Sooner or later, so it would seem, the bill comes. Even on the highest levels of pop art. And on Monday night at Spectrum Joni Mitchell's fans paid the price for her emergence as one of the monumental artists in pop music. Joni Mitchell became a rock music star.

First appearing many years ago in these parts at the Main Point in Bryn Mawr - it was called "folk" music in those days, friends - Mitchell progressed in recent years to concerts at the Academy of Music. And in this setting, she was responsible for some of the most memorable pop music events ever experienced here.

But things were somewhat different at the Spectrum. This time around, the coming of Joni Mitchell was more of a pop music event than a concert.

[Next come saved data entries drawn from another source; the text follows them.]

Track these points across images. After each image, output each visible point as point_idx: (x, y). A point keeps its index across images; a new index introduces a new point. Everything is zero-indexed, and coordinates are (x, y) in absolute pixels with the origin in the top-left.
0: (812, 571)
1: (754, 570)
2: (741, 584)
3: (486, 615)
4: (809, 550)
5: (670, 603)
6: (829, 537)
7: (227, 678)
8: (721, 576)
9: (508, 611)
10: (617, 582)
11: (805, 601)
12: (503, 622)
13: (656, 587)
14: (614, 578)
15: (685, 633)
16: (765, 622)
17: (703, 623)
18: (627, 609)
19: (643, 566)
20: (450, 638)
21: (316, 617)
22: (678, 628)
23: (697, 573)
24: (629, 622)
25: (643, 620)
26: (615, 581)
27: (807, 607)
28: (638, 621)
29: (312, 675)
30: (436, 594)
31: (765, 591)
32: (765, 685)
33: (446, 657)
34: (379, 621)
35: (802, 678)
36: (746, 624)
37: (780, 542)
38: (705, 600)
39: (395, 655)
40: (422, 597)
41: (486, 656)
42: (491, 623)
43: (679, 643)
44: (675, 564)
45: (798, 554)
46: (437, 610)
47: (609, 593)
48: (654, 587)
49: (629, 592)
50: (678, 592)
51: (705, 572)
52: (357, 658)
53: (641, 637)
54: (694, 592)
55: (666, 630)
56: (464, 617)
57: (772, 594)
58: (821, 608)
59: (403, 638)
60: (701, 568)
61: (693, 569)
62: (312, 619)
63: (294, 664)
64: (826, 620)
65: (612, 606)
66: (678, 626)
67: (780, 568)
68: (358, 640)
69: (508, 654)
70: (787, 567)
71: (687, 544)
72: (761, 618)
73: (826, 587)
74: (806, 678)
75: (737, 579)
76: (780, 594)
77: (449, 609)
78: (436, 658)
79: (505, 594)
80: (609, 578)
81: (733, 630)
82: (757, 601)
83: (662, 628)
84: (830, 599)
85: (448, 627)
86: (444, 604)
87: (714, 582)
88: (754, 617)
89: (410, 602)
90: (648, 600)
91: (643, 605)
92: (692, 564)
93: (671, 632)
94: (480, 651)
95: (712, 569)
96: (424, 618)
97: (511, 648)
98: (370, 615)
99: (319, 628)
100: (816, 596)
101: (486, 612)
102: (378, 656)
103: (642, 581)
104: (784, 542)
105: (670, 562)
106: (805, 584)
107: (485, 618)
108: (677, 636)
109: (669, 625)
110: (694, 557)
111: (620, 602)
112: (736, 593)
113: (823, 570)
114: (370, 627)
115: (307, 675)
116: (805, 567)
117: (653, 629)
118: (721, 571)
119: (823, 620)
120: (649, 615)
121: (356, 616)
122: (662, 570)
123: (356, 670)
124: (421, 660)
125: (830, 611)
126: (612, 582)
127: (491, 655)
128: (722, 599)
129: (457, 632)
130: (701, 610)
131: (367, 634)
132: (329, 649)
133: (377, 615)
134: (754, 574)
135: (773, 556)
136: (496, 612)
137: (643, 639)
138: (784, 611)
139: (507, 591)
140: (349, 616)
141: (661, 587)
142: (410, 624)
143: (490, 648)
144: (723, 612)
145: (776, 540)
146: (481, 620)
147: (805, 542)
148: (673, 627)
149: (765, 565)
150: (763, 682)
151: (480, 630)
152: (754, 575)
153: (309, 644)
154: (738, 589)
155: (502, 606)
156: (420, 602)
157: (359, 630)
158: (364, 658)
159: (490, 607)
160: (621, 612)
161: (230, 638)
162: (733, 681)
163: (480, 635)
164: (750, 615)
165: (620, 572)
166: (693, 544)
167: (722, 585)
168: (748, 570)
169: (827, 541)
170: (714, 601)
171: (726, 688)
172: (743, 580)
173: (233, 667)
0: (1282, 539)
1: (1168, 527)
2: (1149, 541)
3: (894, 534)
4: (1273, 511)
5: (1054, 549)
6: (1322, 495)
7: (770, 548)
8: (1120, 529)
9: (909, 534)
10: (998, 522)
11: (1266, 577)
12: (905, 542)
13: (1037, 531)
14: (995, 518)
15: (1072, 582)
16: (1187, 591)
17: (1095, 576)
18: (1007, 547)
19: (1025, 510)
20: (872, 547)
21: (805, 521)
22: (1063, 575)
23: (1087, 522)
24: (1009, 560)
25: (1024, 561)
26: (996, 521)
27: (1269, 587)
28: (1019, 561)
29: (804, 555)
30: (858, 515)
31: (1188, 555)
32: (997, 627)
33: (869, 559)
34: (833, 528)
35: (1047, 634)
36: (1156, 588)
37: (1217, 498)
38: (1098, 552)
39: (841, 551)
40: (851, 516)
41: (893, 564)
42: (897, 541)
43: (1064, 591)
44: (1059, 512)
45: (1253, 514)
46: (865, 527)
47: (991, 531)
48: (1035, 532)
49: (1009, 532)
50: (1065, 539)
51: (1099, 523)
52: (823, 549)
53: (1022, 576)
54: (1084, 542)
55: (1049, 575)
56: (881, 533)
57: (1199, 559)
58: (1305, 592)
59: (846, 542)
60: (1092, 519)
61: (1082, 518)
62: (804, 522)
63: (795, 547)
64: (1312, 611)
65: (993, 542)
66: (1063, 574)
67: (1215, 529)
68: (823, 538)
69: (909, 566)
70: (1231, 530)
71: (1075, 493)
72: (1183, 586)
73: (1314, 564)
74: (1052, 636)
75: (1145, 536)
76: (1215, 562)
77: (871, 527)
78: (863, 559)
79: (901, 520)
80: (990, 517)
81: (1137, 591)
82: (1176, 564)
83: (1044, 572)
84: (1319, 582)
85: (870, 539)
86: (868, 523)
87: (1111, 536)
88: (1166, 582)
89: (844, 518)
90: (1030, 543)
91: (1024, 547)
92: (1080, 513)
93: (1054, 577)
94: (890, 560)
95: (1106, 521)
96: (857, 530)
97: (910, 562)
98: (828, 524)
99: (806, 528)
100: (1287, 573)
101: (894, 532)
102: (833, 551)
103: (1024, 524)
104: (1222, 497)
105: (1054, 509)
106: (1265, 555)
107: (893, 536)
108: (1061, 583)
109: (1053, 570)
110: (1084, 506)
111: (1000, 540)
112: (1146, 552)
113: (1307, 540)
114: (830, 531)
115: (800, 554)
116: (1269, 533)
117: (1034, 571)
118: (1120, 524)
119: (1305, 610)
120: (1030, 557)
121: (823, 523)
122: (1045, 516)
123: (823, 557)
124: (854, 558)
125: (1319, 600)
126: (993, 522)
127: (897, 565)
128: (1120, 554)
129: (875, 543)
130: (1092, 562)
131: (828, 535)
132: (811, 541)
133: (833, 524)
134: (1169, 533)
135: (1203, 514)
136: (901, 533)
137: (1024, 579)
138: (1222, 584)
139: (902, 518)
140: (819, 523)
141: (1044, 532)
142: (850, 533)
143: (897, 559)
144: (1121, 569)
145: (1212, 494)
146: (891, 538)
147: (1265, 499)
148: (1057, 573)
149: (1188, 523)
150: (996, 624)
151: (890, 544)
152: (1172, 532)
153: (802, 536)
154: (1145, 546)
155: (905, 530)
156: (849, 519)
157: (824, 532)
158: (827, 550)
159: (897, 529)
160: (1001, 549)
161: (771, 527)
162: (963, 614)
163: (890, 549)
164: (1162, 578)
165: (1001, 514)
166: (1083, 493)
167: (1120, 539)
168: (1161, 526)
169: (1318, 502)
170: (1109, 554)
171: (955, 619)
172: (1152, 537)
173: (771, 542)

Backed by the heavy-handed L.A. Express (minus founder Tom Scott), Mitchell's lyrics - among the most sensitive and sensible written during the past eight or nine years - were frequently misplaced items in the rumble of sound, resulting from a mix that made the instrumentalists at least equal partners in this business.

Adding somewhat to the annoyance of things was the pretense of performing within the "Spectrum Theatre" structure - meaning that a large curtain was drawn across either side of the stage - to simulate the "look" of a theater atmosphere. The problem here was that all but those who had a straight-on view of the stage were unable to see the musicians behind Mitchell. And there were even those who had to stretch a little to get a glimpse of the evening's star.

After a 20-minute delay in starting, the L.A. Express blew its high-powered brand of music (falling somewhere within the boundaries of jazz) for about 40 extremely dull minutes, leading up to intermission.

When Joni Mitchell finally arrived, she came on strong, hitting hard with such gems as "Help Me, I'm Falling" and "Free Man In Paris." But the warmth of past concerts was missing. Not to mention an atmosphere befitting the dignity of her music.